Global expenditure on energy and transport continues to increase as nations race to improve economic performance. Billions of pounds will be spent on UK’s roads, railways, offshore oil and gas production facilities, renewable energy facilities, ports, pipelines and tunnels over the next two decades.
Much of UK’s energy and transport infrastructure will have to be built on unavoidably problematic soils, such as the soft estuarine clays or London Clay; as available space for new development becomes scarce. Moreover, due to the UK’s weather conditions, there tends to be frequent instances of serious slope failure or landslides every year. With the development of new vehicular transportation technology, the increasing vehicle speeds place increased demand on embankment stability and reliability. New excavation methods are also required for renewable energy development.
Due to the above mentioned complexity of the geological conditions, external loading conditions, critical ultimate limit state as well as the long serviceability limit state, advanced laboratory testing, physical modelling, full-scale field testing and cutting-edge computational simulations are urgently needed in order to provide up-to-date technical support for these large expenditure public and private sector projects, providing ample opportunities for investment. Indeed, such investment is necessary to ensure infrastructure development keeps pace with the aforementioned generational changes taking place.

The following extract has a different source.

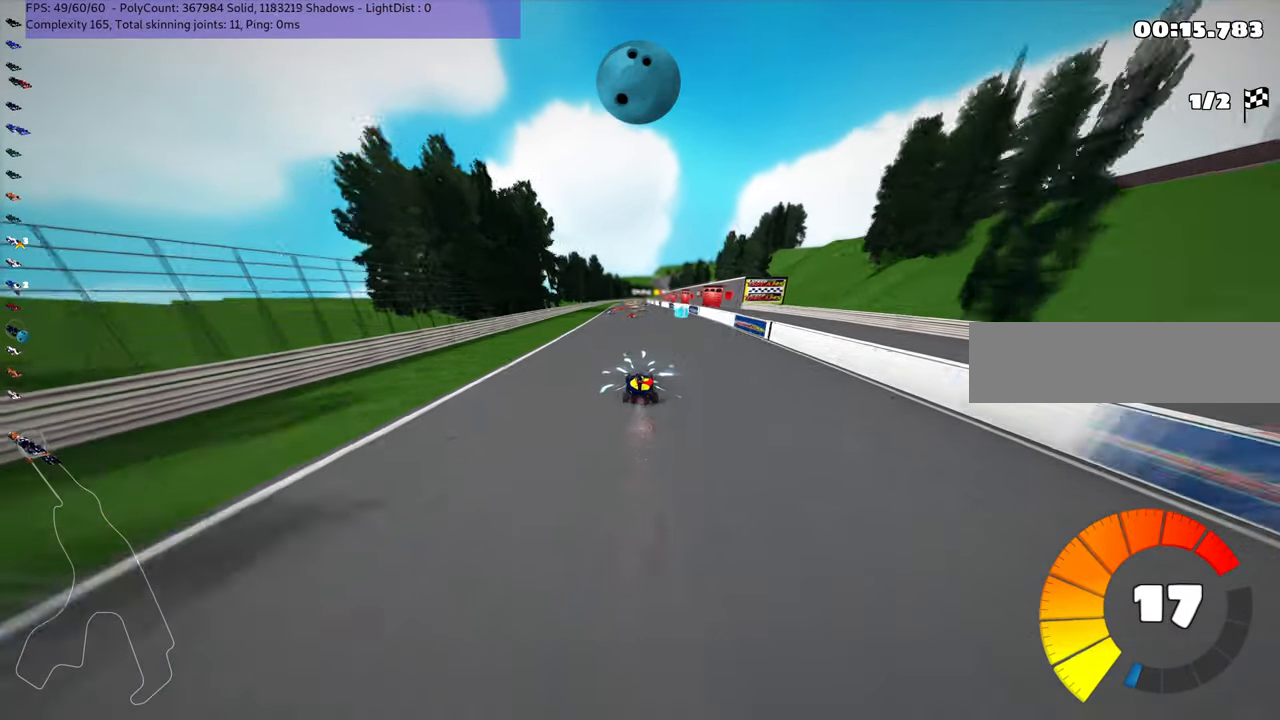
{"keys": ["right", "up"], "events": [[17, "right", "up"], [167, "left", "down"], [267, "left", "up"], [467, "right", "down"]]}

Warwick Ground Engineering group focus not only on the core aspects in geotechnical engineering, such as ground reinforcement, embankment stability of railways or roads, retaining structures, geothermal energy and slope stability, but also on wider cross-disciplinary aspects in geotechnical engineering.
The group have extensive experience working with geosynthetics materials. These are polymeric materials used in Geotechnical Engineering to enhance the properties of the ground such as increasing strength, aiding drainage or creating barriers to fluid migration. Through a strong belief in integrated and interdisciplinary research, recent developments comprise the use of 3D printing for rapid prototyping, sensor development and use of digital imaging to assess soil-geosynthetic interaction.
Projects have been well developed with the work on numerical and experimental modelling of the initiation of landslides and subsequent debris flows under various climatic conditions. DEM numerical investigation of the behaviour of sands and cemented soils (e.g. lunar soil, methane hydrate bearing sands) for constitutive modelling purposes and of engineering problems such as tunnelling in jointed rock masses and the stability of rock slopes. Hazard assessment of landslides based on geotechnical modelling and its integration with remote sensing. Determination of optimal slope shapes for engineered slopes and open cast mines via analytical modelling and experimentation.
Research projects are extricable in their direct link to current railway development in the UK, including high-speed train embankment stabilisation techniques, long-term performance prediction, vibration and noise reduction techniques and the railway line health monitor techniques, which are currently conducting by numerical simulations, advanced lab tests and field tests.
Fracture mechanics; reactive and non-reactive fluid flow in heterogeneous fractured porous media and contaminant transport are other ongoing projects.